### Yapılacak İşler
[1] Yargıtay kararına göre davacılar vekili asıl davada tazminat talebini neden G.. H..’na yöneltmiştir? Bir ila üç cümleyle açıklayın.
[2] Yargıtay kararıyla ilgili aşağıdaki soruları yanıtlayın:
(a) Kararın tarihi nedir?
(b) Yerel mahkemenin hükmünü kim temyiz etmiştir?
(c) Davalı G.. H.. vekili, sorumluluklarını hangi sınırlar içinde kabul etmiştir?
[3] Lütfen Yargıtay kararını kaldığı yerden devam ettirin.

Yargıtay Kararı 17. Hukuk Dairesi 2013/13538 E. 2014/19488 K. 25.12.2014 T.

YARGITAY KARARI
DAİRE : 17. Hukuk Dairesi
ESAS NO : 2013/13538
KARAR NO : 2014/19488
KARAR TARİHİ : 25.12.2014

MAHKEMESİ : İskenderun 2. Asliye Hukuk Mahkemesi
TARİHİ : 21/03/2013
NUMARASI : 2010/470-2013/90

Taraflar arasındaki tazminat davasının yapılan yargılaması sonunda; kararda yazılı nedenlerden dolayı davanın kısmen kabul kısmen reddine dair verilen hükmün süresi içinde davalı S.. S.. vekili tarafından temyiz edilmesi üzerine dosya incelendi, gereği düşünüldü:

-K A R A R-

Davacılar vekili, asıl davada kazaya karışan motosikletin trafik sigortası olmaması nedeni ile G.. H..’ndan destekten yoksun kalma sonucu baba Suphi için 7.500,00.-TL, anne Hayatiye için 12.500,00.-TL olmak üzere toplam 20.000,00.-TL maddi tazminatın dava tarihinden itibaren işleyecek yasal faizi ile tahsilini talep etmiş, birleşen davada ise davalıların işleteni ve sürücü olduğu motosikletin müvekkilleri murisi idaresindeki motosiklete çarpması sonucu İlhan’ın vefatına neden olduğunu belirterek fazlaya dair hakları saklı kalmak kaydıyla destekten yoksun kalma nedeni ile anne ve baba için ayrı ayrı 5.000,00.-TL olmak üzere toplam 10.000,00.-TL maddi tazminat, ayrıca anne ve baba için ayrı ayrı 25.000,00.-TL olmak üzere toplam
50.000,00.-TL manevi tazminatın olay tarihinden itibaren işleyecek yasal faizi ile tahsilini talep etmiş, talebini ıslah dilekçesi ile arttırmıştır.
Davalı G.. H.. vekili, kusur oranında, gerçek zarardan, zorunlu mali sorumluluk sigortası teminat limiti ile sorumlu olduklarını belirterek davanın reddini savunmuştur.
Davalı S.. S.. vekili ve Davalı N.. S.., davanın reddini savunmuştur.

### Kayıtlı Bilgiler
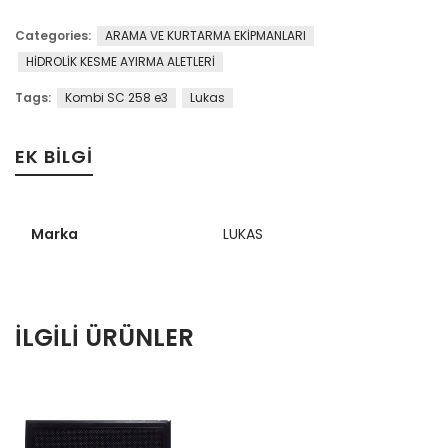
Categories:
ARAMA VE KURTARMA EKİPMANLARI
HİDROLİK KESME AYIRMA ALETLERİ
Tags:
Kombi SC 258 e3
Lukas
EK BILGI
Marka
LUKAS
İLGILI ÜRÜNLER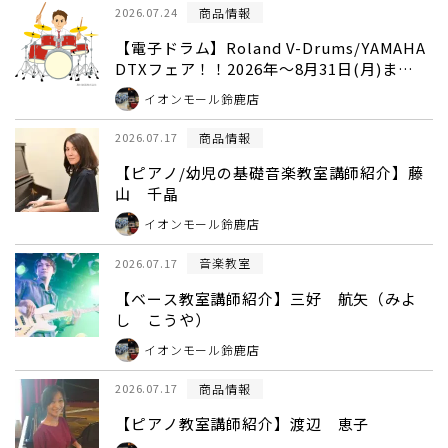
商品情報
2026.07.24
【電子ドラム】Roland V-Drums/YAMAHA
DTXフェア！！2026年～8月31日(月)ま
で！！
イオンモール鈴鹿店
商品情報
2026.07.17
【ピアノ/幼児の基礎音楽教室講師紹介】藤
山 千晶
イオンモール鈴鹿店
音楽教室
2026.07.17
【ベース教室講師紹介】三好 航矢（みよ
し こうや）
イオンモール鈴鹿店
商品情報
2026.07.17
【ピアノ教室講師紹介】渡辺 恵子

### Görevlere Göre Çıktılar
[1] Kazaya karışan motosikletin trafik sigortası yoktu. Bu nedenle davacılar vekili, destekten yoksun kalma sonucu doğan maddi tazminatı asıl davada G.. H..’ndan talep etmiştir. Talep, baba Suphi için 7.500,00 TL ve anne Hayatiye için 12.500,00 TL olmak üzere toplam 20.000,00 TL’dir.

[2]
(a) 25.12.2014
(b) Davalı S.. S.. vekili
(c) Kusur oranında, gerçek zarardan ve zorunlu mali sorumluluk sigortası teminat limiti ile

[3]
Mahkemece, iddia, savunma, toplanan kanıtlara ve benimsenen bilirkişi raporuna göre; davalı sürücünün % 100 oranında kusurlu olduğu kabul edilerek asıl ve birleşen davanın kısmen kabul kısmen reddi ile anne ve baba için toplam 29.203,85.-TL maddi tazminatın tüm davalılardan, ayrıca anne ve baba için ayrı ayrı 10.000,00.-TL olmak üzere toplam 20.000,00.-TL manevi tazminatın olay tarihinden itibaren işleyecek yasal faizi ile tahsiline karar verilmiş, hüküm davalı S.. S.. vekili tarafından temyiz edilmiştir.
1-Dosya içerisindeki bilgi ve belgelere, mahkeme kararının gerekçesinde dayanılan delillerin tartışılıp değerlendirilmesinde, özellikle oluşa uygun olarak düzenlenen uzman bilirkişi raporunda belirtilen maddi tazminata ilişkin hesaplamanın hükme esas alınmasında bir usulsüzlük bulunmamasına göre, davalı S.. S.. vekilinin yerinde görülmeyen aşağıdaki bendin kapsamı dışında kalan sair temyiz itirazlarının reddine karar verilmesi gerekmiştir.
2-Birleşen dava Borçlar Kanunu’nun 45. (6098 sayılı TBK m. 53) ve 47. maddesi (TBK m. 56) gereğince maddi ve manevi tazminat istemine ilişkindir.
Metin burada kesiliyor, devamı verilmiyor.